After summarizing these negotiations in even greater detail, the district court granted Walmart summary judgment on the equitable estoppel issue: None of the letters in the record create a genuine, material question of fact as to the issue of equitable estoppel. The letters manifest only a general, good faith intent by Walmart to engage in settlement negotiations. Mr. Rodriguez's counsel sent a demand letter ten days before the EEOC filing deadline and did not receive a response until after the deadline had passed. Under these facts, Walmart's silence cannot be construed as anything but silence. Walmart made no promise to settle, nor did it encourage that settlement was imminent through its silence.
We agree with the district court's analysis. Rodriguez's failure to file his EEOC claim within 180 days was not the result of any misconduct by Walmart. As Rodriguez's counsel admitted during the district court hearing, "nothing [Walmart] said per se" caused Rodriguez to miss the deadline. Rodriguez argues the pattern of "delay in responding to any settlement demand that we made" was deceptive. But failing to respond to a settlement demand made ten days before the statutory deadline, and accompanied by a statement that the employee would file a charge with the EEOC if the matter could not be settled, is not conduct that the employer "should unmistakably have understood" would cause the employee to miss the filing deadline. Dring, 58 F.3d at 1329. Thus, equitable estoppel does not apply, and summary judgment was properly granted.
The order of the district court is affirmed.

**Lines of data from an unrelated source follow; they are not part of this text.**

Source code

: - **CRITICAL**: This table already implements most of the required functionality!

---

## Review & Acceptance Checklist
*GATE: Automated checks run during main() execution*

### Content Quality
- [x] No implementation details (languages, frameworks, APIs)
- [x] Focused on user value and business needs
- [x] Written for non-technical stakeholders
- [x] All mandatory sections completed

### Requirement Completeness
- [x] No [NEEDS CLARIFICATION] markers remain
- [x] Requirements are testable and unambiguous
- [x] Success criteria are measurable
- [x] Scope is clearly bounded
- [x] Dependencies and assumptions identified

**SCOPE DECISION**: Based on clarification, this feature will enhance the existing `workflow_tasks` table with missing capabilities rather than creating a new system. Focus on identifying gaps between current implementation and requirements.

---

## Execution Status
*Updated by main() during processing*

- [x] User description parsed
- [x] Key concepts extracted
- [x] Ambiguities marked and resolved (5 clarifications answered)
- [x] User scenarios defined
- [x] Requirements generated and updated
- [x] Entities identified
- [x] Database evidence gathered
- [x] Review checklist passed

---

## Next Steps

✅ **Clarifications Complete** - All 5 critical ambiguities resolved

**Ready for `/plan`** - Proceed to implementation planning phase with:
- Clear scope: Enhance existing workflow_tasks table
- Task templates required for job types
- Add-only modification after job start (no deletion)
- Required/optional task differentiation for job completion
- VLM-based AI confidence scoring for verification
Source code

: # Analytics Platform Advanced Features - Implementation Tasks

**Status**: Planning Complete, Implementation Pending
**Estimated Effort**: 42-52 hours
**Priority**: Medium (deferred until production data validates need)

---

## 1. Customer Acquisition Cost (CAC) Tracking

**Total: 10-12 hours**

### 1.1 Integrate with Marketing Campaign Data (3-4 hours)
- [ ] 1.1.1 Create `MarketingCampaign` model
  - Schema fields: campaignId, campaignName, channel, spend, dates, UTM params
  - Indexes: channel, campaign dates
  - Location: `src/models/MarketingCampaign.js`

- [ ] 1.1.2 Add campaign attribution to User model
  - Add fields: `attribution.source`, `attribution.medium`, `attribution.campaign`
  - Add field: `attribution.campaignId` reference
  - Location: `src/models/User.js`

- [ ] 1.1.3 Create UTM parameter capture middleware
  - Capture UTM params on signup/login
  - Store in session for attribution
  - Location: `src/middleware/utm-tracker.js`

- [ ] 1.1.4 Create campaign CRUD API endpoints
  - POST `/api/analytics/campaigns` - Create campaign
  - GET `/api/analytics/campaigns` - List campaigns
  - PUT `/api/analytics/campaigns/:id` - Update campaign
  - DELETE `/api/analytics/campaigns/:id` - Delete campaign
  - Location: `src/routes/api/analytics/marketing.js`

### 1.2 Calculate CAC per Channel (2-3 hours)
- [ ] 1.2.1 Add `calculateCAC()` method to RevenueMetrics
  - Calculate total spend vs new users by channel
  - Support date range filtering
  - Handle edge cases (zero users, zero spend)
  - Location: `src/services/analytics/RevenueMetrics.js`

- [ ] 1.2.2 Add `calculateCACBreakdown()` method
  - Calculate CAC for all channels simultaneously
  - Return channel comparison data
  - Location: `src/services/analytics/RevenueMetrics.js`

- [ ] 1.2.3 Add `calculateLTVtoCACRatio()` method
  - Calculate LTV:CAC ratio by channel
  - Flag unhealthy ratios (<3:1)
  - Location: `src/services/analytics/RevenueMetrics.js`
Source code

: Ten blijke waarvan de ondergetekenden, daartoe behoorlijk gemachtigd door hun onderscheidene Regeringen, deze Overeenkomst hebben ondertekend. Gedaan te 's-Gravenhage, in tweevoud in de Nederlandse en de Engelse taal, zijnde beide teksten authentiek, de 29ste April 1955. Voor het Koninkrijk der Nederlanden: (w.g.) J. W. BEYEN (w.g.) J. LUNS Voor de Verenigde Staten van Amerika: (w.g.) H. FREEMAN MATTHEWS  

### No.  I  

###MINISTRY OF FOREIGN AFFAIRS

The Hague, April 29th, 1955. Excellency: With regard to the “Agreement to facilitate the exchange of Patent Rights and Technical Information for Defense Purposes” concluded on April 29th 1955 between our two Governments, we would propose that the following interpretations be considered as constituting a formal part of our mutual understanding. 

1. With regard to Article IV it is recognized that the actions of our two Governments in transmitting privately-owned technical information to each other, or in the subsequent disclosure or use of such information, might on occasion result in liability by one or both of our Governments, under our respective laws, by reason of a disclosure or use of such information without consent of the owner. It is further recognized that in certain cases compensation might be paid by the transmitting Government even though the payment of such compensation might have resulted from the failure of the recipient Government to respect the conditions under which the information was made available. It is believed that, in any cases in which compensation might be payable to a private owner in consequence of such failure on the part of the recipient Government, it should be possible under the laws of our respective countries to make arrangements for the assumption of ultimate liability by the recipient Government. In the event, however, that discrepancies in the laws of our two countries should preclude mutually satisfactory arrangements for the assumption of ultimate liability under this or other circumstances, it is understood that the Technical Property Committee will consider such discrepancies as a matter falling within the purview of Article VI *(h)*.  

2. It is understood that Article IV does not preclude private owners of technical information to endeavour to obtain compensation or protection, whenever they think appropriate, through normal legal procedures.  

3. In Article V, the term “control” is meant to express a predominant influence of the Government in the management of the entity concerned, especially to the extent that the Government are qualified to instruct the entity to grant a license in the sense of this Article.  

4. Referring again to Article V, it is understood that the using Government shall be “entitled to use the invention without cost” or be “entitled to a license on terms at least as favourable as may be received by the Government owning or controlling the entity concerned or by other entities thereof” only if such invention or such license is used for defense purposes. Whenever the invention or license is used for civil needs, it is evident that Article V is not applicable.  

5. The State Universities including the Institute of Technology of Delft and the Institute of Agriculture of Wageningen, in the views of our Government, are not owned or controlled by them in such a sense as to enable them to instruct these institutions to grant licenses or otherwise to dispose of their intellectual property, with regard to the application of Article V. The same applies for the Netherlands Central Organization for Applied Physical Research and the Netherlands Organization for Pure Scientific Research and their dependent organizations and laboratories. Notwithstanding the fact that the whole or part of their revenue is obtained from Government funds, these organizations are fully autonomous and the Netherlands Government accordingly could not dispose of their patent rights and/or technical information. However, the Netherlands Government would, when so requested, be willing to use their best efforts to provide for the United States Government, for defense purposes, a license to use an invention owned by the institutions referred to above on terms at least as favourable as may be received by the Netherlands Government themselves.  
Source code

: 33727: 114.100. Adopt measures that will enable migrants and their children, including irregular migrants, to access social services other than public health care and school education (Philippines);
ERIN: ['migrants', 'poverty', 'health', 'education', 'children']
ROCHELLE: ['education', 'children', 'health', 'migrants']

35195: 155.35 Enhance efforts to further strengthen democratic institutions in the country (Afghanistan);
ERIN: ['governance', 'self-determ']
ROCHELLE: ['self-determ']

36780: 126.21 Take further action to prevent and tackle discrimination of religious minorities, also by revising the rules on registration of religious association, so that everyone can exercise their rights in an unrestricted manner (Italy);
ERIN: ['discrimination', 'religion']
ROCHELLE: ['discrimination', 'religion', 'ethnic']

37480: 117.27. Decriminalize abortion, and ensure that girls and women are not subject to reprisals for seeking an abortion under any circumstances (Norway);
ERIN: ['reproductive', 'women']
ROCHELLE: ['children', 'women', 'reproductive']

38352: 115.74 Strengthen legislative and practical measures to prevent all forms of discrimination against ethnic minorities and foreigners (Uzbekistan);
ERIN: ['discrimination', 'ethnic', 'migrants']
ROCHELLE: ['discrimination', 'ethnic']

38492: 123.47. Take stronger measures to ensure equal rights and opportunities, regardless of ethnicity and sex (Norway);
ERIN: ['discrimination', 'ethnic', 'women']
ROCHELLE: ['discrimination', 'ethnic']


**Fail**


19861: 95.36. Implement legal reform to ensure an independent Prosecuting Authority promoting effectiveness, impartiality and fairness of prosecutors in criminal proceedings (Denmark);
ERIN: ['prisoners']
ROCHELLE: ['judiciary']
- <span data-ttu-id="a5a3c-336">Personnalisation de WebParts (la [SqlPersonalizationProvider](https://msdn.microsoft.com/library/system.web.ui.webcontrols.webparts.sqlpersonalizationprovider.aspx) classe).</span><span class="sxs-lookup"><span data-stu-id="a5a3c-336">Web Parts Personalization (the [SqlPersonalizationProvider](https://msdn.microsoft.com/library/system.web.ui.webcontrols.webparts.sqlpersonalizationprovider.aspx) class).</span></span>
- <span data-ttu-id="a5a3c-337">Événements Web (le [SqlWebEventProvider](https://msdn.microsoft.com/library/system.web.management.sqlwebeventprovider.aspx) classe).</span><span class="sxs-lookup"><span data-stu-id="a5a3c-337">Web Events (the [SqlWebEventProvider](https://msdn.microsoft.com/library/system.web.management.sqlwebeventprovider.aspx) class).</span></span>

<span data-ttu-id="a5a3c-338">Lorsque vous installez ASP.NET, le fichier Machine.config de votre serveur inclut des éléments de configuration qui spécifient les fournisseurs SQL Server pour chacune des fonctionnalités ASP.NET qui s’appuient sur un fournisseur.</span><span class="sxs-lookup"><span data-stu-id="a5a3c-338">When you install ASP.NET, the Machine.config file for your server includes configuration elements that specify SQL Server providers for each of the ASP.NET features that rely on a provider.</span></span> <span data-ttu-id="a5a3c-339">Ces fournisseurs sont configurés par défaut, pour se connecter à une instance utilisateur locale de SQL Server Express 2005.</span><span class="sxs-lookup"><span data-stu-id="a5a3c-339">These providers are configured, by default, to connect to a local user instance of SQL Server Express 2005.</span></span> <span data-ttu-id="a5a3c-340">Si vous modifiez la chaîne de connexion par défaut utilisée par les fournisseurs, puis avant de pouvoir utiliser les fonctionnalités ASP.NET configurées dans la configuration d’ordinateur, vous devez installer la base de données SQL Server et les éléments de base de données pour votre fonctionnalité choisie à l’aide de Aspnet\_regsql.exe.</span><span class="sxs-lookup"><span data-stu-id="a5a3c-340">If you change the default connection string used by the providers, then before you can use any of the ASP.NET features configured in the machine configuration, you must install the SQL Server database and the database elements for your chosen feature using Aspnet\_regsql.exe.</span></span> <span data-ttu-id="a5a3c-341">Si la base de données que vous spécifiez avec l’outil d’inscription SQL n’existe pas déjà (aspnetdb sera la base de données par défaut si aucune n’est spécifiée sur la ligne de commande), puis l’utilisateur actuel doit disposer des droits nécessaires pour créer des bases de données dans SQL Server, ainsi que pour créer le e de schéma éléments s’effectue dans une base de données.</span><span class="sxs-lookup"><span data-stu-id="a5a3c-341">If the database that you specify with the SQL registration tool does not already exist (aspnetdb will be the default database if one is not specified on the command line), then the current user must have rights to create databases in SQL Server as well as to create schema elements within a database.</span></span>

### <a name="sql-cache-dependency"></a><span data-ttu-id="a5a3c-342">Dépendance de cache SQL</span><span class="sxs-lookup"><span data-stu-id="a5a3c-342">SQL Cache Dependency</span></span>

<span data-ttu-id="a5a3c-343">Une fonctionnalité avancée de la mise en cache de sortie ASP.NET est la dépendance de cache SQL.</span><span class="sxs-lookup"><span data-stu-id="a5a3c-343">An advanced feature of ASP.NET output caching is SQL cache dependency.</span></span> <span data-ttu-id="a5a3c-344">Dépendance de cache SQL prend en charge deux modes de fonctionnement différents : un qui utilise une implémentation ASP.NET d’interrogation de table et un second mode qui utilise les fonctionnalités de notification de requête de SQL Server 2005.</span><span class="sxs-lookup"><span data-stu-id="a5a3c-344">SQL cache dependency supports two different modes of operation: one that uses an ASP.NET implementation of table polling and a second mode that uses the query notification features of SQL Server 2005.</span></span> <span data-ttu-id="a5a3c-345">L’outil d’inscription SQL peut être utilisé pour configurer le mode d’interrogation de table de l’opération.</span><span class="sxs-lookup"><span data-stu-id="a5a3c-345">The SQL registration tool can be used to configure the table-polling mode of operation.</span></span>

 The Honorable Timothy L. Brooks, United States District Judge for the Western District of Arkansas.
 It seems to be widely understood that equitable estoppel is an issue for the court, not the jury. The standard of appellate review is seldom discussed, and the few circuit decisions that address the issue are inconsistent. Compare O'Donnell v. Vencor, Inc., 466 F.3d 1104, 1109 (9th Cir. 2006) (abuse of discretion), with Ramirez v. City of San Antonio, 312 F.3d 178, 183 (5th Cir. 2002) (de novo). Our court has apparently not addressed the question. As it has not been briefed and argued and would not affect our decision, we leave it for another day.